*** Block opens ***

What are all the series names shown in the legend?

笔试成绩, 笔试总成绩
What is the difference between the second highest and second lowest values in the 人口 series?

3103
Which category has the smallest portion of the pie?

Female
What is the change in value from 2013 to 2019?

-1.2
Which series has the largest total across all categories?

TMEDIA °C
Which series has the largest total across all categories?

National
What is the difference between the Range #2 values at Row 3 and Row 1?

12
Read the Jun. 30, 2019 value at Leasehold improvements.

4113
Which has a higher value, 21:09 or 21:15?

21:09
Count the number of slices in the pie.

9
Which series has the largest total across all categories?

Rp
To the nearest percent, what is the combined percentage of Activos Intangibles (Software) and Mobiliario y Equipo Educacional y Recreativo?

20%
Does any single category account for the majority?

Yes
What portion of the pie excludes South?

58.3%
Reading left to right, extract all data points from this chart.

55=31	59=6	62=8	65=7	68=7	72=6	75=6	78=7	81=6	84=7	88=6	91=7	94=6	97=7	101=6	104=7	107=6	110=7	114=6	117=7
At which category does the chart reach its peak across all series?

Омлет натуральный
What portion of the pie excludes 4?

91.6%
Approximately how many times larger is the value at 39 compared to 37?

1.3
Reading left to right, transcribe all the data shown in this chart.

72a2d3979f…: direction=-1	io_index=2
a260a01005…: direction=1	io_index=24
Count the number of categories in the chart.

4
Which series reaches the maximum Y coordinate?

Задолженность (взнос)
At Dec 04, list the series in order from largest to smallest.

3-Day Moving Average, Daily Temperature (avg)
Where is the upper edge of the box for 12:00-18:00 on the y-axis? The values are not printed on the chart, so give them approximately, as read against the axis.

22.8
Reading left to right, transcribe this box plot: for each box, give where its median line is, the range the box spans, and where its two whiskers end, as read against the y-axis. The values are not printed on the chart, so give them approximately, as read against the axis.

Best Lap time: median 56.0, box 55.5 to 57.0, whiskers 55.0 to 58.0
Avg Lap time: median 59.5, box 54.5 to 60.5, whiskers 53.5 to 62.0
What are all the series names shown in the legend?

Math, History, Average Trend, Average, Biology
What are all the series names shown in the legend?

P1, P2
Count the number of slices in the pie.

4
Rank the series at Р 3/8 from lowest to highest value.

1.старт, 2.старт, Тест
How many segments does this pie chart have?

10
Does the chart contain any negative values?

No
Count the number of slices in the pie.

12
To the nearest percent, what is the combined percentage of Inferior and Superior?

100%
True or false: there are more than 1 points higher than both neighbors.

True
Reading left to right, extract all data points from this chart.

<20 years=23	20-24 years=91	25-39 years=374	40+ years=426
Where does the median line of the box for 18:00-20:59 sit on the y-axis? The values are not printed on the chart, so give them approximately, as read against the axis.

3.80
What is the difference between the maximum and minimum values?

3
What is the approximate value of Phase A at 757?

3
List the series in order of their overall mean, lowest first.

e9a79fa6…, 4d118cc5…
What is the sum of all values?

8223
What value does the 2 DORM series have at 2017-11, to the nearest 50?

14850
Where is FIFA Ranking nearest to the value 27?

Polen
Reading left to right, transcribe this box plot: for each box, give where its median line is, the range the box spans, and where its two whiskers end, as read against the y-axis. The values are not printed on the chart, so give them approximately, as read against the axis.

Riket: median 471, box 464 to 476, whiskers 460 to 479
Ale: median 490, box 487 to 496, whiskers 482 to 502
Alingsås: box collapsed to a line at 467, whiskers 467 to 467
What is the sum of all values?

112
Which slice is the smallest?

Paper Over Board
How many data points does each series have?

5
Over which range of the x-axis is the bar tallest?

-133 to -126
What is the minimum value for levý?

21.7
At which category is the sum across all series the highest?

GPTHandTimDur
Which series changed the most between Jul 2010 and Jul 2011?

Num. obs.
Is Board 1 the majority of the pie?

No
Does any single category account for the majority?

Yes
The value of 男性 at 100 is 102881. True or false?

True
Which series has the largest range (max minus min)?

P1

*** Block closes ***

▶ Instructions to follow: In the rows above, replace "largest total" with "greatest total" and leave everything else the same.

▶ Solution to the exercise:
What are all the series names shown in the legend?

笔试成绩, 笔试总成绩
What is the difference between the second highest and second lowest values in the 人口 series?

3103
Which category has the smallest portion of the pie?

Female
What is the change in value from 2013 to 2019?

-1.2
Which series has the greatest total across all categories?

TMEDIA °C
Which series has the greatest total across all categories?

National
What is the difference between the Range #2 values at Row 3 and Row 1?

12
Read the Jun. 30, 2019 value at Leasehold improvements.

4113
Which has a higher value, 21:09 or 21:15?

21:09
Count the number of slices in the pie.

9
Which series has the greatest total across all categories?

Rp
To the nearest percent, what is the combined percentage of Activos Intangibles (Software) and Mobiliario y Equipo Educacional y Recreativo?

20%
Does any single category account for the majority?

Yes
What portion of the pie excludes South?

58.3%
Reading left to right, extract all data points from this chart.

55=31	59=6	62=8	65=7	68=7	72=6	75=6	78=7	81=6	84=7	88=6	91=7	94=6	97=7	101=6	104=7	107=6	110=7	114=6	117=7
At which category does the chart reach its peak across all series?

Омлет натуральный
What portion of the pie excludes 4?

91.6%
Approximately how many times larger is the value at 39 compared to 37?

1.3
Reading left to right, transcribe all the data shown in this chart.

72a2d3979f…: direction=-1	io_index=2
a260a01005…: direction=1	io_index=24
Count the number of categories in the chart.

4
Which series reaches the maximum Y coordinate?

Задолженность (взнос)
At Dec 04, list the series in order from largest to smallest.

3-Day Moving Average, Daily Temperature (avg)
Where is the upper edge of the box for 12:00-18:00 on the y-axis? The values are not printed on the chart, so give them approximately, as read against the axis.

22.8
Reading left to right, transcribe this box plot: for each box, give where its median line is, the range the box spans, and where its two whiskers end, as read against the y-axis. The values are not printed on the chart, so give them approximately, as read against the axis.

Best Lap time: median 56.0, box 55.5 to 57.0, whiskers 55.0 to 58.0
Avg Lap time: median 59.5, box 54.5 to 60.5, whiskers 53.5 to 62.0
What are all the series names shown in the legend?

Math, History, Average Trend, Average, Biology
What are all the series names shown in the legend?

P1, P2
Count the number of slices in the pie.

4
Rank the series at Р 3/8 from lowest to highest value.

1.старт, 2.старт, Тест
How many segments does this pie chart have?

10
Does the chart contain any negative values?

No
Count the number of slices in the pie.

12
To the nearest percent, what is the combined percentage of Inferior and Superior?

100%
True or false: there are more than 1 points higher than both neighbors.

True
Reading left to right, extract all data points from this chart.

<20 years=23	20-24 years=91	25-39 years=374	40+ years=426
Where does the median line of the box for 18:00-20:59 sit on the y-axis? The values are not printed on the chart, so give them approximately, as read against the axis.

3.80
What is the difference between the maximum and minimum values?

3
What is the approximate value of Phase A at 757?

3
List the series in order of their overall mean, lowest first.

e9a79fa6…, 4d118cc5…
What is the sum of all values?

8223
What value does the 2 DORM series have at 2017-11, to the nearest 50?

14850
Where is FIFA Ranking nearest to the value 27?

Polen
Reading left to right, transcribe this box plot: for each box, give where its median line is, the range the box spans, and where its two whiskers end, as read against the y-axis. The values are not printed on the chart, so give them approximately, as read against the axis.

Riket: median 471, box 464 to 476, whiskers 460 to 479
Ale: median 490, box 487 to 496, whiskers 482 to 502
Alingsås: box collapsed to a line at 467, whiskers 467 to 467
What is the sum of all values?

112
Which slice is the smallest?

Paper Over Board
How many data points does each series have?

5
Over which range of the x-axis is the bar tallest?

-133 to -126
What is the minimum value for levý?

21.7
At which category is the sum across all series the highest?

GPTHandTimDur
Which series changed the most between Jul 2010 and Jul 2011?

Num. obs.
Is Board 1 the majority of the pie?

No
Does any single category account for the majority?

Yes
The value of 男性 at 100 is 102881. True or false?

True
Which series has the largest range (max minus min)?

P1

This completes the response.